Eu Coordenador e o Eu de Augusto
Estando na condição de Coordenador de Literatura & Memória Cultural, perguntaram-me o que a Fundação Espaço Cultural da Paraíba (FUNESC) pretende fazer a comemorações dos cem anos de edição do livro “Eu & outras poesias”, do poeta Augusto dos Anjos. Digo que estamos em avaliações dos resultados da 30ª Semana Cultural José Lins do Rego, ocorrida de 3 a 6 de junho, embora já pensando no que fazer e contatando parceiros – artistas, colegas de outros órgãos públicos ligados à Cultura, a Educação & empresários – interessados em participar.
Embora eleito Paraibano do Século por um plebiscito que o apresentava candidato a tal, entre outros, são poucos os que conhecem o clima da poesia augustiana, inspirada nos ditos do filósofo alemão Schopenhauer, que também iniciou Augusto dos Anjos no pensamento oriental budista, fontes de inspirações frequentes a expirações de toda verve lúgubre do poeta que, como vermes de cadáveres putrefatos, brotava da alma de Augusto ao escrever – ou descrever? – “seu” Eu mais íntimo.

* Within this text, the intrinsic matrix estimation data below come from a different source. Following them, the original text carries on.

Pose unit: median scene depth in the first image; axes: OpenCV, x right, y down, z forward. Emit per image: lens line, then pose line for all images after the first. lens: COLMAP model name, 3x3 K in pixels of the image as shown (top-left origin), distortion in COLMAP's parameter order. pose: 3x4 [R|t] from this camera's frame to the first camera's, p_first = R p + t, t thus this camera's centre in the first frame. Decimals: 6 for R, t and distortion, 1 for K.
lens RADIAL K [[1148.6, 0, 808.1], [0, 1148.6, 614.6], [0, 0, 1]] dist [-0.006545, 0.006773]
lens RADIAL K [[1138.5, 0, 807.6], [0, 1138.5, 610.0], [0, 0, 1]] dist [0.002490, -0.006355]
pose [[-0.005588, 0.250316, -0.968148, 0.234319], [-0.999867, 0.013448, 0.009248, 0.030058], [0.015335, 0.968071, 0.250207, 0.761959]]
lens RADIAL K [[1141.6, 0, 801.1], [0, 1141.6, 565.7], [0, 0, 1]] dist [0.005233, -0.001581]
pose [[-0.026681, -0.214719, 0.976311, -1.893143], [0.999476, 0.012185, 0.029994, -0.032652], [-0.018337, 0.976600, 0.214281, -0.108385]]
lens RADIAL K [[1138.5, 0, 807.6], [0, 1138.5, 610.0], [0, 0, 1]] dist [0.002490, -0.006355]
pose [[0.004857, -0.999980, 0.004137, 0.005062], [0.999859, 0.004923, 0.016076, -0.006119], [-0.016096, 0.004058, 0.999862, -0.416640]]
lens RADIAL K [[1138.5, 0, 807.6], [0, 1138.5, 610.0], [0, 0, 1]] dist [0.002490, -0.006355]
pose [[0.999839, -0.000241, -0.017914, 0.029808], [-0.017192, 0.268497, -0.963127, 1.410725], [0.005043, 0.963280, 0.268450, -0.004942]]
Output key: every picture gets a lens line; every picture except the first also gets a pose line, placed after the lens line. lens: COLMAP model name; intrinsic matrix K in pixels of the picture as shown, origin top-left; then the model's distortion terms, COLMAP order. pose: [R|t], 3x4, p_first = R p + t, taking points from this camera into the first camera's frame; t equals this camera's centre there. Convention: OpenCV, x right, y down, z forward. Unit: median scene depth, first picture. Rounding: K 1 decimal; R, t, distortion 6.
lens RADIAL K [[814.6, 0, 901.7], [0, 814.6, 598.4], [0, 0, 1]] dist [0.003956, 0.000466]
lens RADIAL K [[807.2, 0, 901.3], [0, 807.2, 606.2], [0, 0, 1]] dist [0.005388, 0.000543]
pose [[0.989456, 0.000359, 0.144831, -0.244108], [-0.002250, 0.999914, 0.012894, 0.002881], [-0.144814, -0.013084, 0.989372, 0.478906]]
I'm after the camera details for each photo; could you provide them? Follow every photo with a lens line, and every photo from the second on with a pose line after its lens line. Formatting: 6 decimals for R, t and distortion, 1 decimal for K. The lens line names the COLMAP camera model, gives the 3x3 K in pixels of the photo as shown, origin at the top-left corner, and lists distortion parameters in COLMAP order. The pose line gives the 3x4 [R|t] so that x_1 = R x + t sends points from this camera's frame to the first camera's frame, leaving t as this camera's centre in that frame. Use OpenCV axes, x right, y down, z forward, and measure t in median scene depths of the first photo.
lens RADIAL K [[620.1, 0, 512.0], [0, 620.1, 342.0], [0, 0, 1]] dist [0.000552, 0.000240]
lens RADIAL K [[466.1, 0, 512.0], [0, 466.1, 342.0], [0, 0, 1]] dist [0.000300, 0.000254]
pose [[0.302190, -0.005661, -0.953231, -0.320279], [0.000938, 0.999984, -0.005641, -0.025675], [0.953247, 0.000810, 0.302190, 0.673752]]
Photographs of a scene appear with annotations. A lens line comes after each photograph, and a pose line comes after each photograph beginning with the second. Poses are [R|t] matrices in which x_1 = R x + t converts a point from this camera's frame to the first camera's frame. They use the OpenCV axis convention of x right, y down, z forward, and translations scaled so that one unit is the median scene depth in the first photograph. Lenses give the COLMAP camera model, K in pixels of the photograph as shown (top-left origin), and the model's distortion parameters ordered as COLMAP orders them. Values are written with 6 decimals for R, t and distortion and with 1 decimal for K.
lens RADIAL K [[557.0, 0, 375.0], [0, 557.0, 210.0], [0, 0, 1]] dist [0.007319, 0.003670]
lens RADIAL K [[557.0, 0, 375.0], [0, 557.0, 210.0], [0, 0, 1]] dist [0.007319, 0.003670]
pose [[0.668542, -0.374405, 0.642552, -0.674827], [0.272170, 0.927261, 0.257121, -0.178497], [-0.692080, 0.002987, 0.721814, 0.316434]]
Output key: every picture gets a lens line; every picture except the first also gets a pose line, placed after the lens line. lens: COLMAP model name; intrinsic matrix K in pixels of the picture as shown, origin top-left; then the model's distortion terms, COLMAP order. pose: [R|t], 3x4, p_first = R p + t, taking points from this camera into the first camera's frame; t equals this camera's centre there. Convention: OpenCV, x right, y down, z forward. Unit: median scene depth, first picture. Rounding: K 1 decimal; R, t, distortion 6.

É justamente aí que resida a razão do “desprezo” dado pelos contemporâneos de Augusto dos Anjos a sua poesia, uma vez que é sempre muito difícil despertar o interesse das pessoas sobre livros que não apenas são um tanto herméticos, do ponto de vista gramatical & artístico literário – quem sabe o que é “pólipo”, ou “moneras”, ou “orográfica”? – mas que também tratam de assuntos sobre que a maioria nada sabe ou quer saber. No caso de Augusto, sobre a Morte (que o perseguia e que prematuramente terminou por levá-lo) e, a partir de sua perspectiva, sobre a inutilidade ou, na melhor das hipóteses, o desperdício da Vida então encarnada como fera pré-humana obrigada a viver ainda relações desumanas.
Mas talvez exagere ao estimular imaginação do leitor usando imagem tão vermífuga escatológica a referendar o universo anímico do poeta Augusto dos Anjos – maltratado pelos poderosos de seu tempo, que não o apoiaram em reconhecimento de seu talento e de sua necessidade de apresentar-se fora da Paraíba, no Rio de Janeiro – onde se interessaram em publicar seu primeiro (e único) livro – obrigando-o a ser um dos pioneiros a abandonar a Paraíba em busca daqueles que, bem longe dela, sabiam apreciar sua obra.
Para não ser tão lúgubre, talvez devesse dizer que a verve poética de Augusto dos Anjos brotava de sua alma como borboletas de crisálidas ao gozo de uma nova vida, ao invés de como vermes em carne podre. Porém, de fato, não seria a imagem apropriada à descrição do angustiado universo de Augusto.
No bojo das razões de seus poemas, sobrevoados por urubus, cortados por tesouras, percebemos suas preferências a considerar, inspirados por outros “malditos”, a “certeza” de que, depois do pó em que a borboleta e tudo se transformar, haverá tão somente o nada para onde as sombras que são “nossos” eus irão, depois que sofrerem em vida a insana & inútil cotidiana violência da mão que afagava e, depois, apedrejava e os escarros dados por bocas que beijaram.